Menurut Linda Sari , pihak DLH bersama anggota dewan telah turun langsung ke lokasi untuk melakukan peninjauan dan menyikapi dugaan pencemaran yang diduga berasal dari aktivitas Pertambangan Emas Tanpa Izin (PETI). Namun, hingga kini belum ada tindak lanjut dari pihak yang diduga memiliki atau menjalankan usaha tersebut.
“Maaf baru sempat balas. Itu semua sudah kita sikapi kejadian pada waktu itu. Bahkan kami sudah meninjau dengan dewan. Tapi sampai sekarang belum ada tindak lanjutnya dari yang punya usaha. Dan selanjutnya insyaallah kami akan meninjau kembali,” ujar Linda kepada media, Sabtu (1/8/2026).
Pernyataan tersebut menunjukkan bahwa DLH mengakui persoalan ini telah menjadi perhatian pemerintah daerah. Meski demikian, masyarakat berharap rencana peninjauan ulang tidak berhenti pada sebatas inspeksi lapangan, tetapi juga diikuti langkah konkret berupa penegakan aturan, pemulihan kualitas lingkungan, serta koordinasi dengan aparat penegak hukum apabila ditemukan adanya pelanggaran.

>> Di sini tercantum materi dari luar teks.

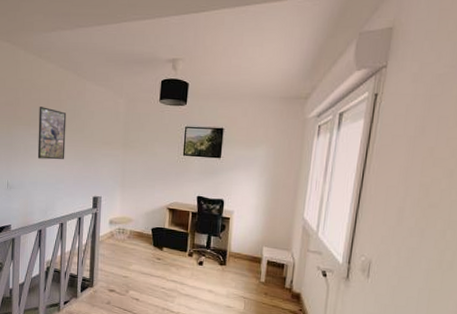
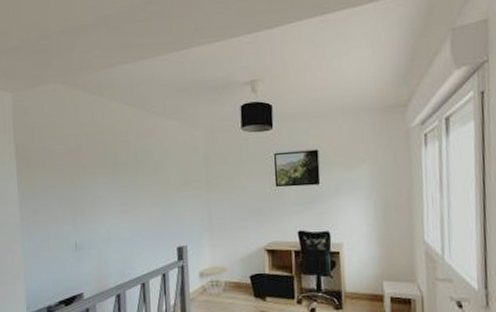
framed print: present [37,107,67,160] -> none [105,151,140,211]

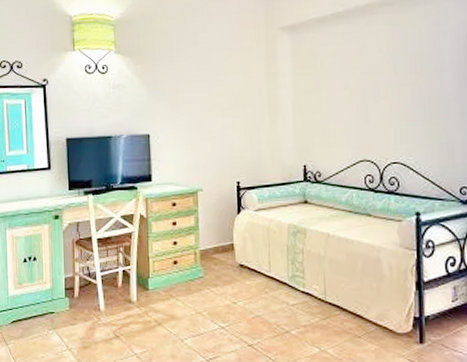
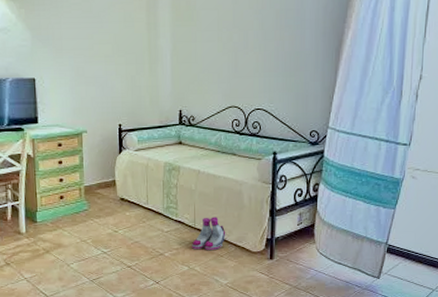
boots: none [323,288,364,330] -> present [192,217,226,251]

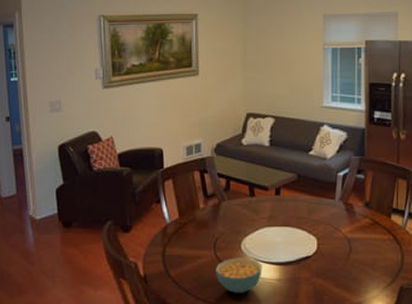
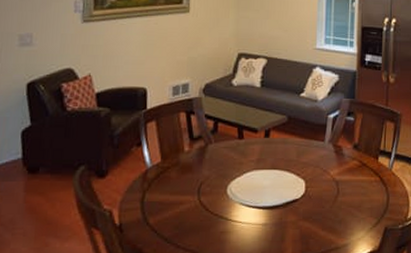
cereal bowl: present [216,258,262,294] -> none [199,202,248,241]

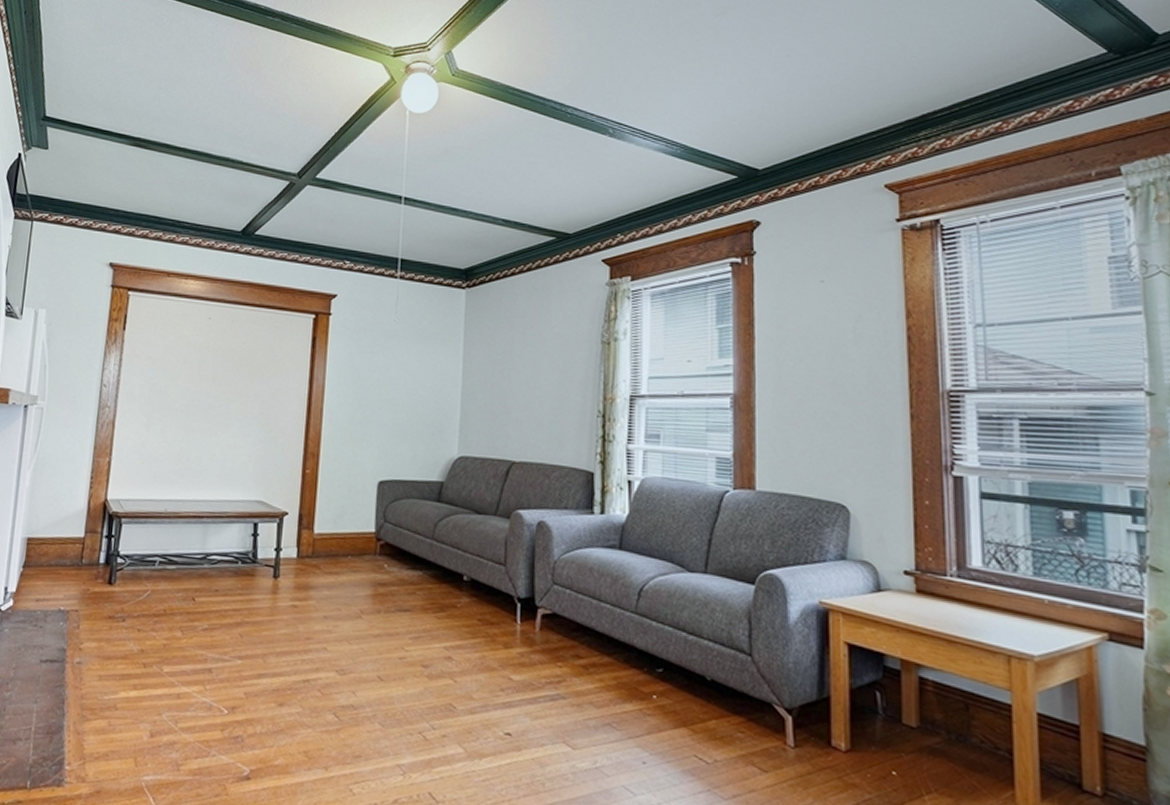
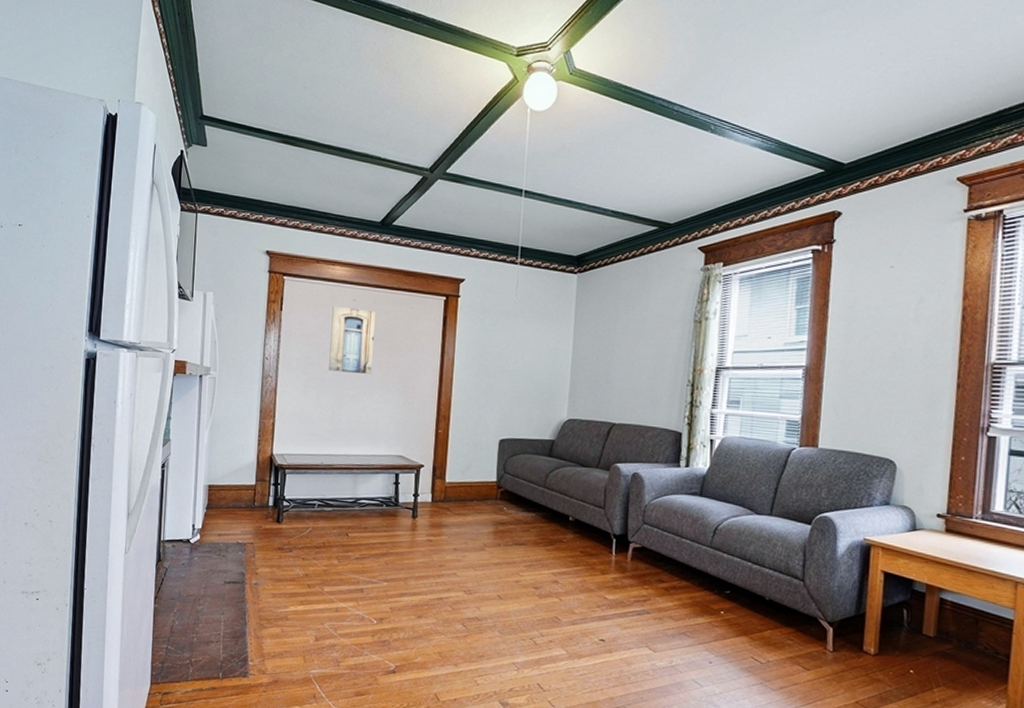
wall art: none [177,325,235,403] -> present [329,306,376,374]

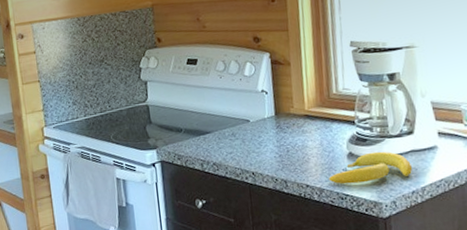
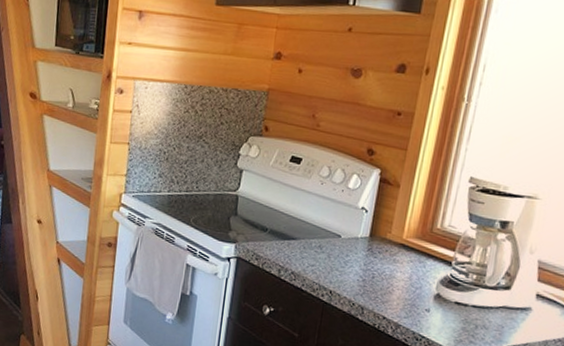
banana: present [329,151,413,185] -> none [408,298,500,332]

Warga menilai, kematian ikan yang diduga terjadi berulang kali menjadi indikator yang perlu diusut secara serius. Mereka berharap hasil peninjauan nantinya dapat disampaikan secara terbuka kepada publik agar ada kepastian mengenai penyebab pencemaran, pihak yang bertanggung jawab, dan langkah penyelesaiannya.